Find each line in the records that contains the word "scientific". Copy every such line.

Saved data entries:
>>

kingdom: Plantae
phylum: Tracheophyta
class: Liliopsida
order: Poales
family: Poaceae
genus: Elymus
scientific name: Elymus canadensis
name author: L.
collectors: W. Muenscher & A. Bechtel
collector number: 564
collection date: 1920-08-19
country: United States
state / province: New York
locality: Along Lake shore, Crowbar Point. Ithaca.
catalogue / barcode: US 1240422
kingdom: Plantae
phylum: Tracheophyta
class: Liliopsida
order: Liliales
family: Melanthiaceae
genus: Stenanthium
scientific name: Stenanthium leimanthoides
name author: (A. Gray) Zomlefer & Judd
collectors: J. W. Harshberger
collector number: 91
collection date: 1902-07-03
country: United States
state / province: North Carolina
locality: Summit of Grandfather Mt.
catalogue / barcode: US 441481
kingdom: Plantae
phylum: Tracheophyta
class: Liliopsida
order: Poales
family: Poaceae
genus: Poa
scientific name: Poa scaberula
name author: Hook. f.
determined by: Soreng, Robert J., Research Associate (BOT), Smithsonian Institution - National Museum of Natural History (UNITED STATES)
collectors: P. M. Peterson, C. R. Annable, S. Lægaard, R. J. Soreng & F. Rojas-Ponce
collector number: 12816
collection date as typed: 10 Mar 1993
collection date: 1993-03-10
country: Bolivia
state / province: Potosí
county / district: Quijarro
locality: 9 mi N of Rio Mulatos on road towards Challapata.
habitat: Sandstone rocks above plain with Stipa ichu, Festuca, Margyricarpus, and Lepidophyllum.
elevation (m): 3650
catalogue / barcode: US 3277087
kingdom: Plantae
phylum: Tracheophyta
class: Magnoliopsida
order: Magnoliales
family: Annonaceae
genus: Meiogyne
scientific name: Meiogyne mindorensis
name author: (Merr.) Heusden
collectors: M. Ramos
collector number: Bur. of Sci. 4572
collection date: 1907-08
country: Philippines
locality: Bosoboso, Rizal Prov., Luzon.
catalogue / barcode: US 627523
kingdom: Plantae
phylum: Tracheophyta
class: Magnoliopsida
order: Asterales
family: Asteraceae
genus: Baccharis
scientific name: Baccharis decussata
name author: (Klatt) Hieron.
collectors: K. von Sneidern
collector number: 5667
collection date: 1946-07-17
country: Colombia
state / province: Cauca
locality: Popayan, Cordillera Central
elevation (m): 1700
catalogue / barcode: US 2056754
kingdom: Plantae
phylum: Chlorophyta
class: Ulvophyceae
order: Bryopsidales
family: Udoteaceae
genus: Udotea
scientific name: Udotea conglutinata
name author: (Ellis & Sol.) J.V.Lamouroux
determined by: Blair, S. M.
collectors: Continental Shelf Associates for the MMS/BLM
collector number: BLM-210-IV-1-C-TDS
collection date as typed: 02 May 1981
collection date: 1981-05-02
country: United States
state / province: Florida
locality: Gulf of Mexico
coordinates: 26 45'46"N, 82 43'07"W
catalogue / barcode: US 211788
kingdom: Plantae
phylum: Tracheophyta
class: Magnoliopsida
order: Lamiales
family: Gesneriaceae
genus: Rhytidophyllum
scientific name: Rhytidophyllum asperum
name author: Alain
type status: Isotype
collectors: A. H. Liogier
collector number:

<<

» ANSWER TO THIS TASK
scientific name: Elymus canadensis
scientific name: Stenanthium leimanthoides
scientific name: Poa scaberula
scientific name: Meiogyne mindorensis
scientific name: Baccharis decussata
scientific name: Udotea conglutinata
scientific name: Rhytidophyllum asperum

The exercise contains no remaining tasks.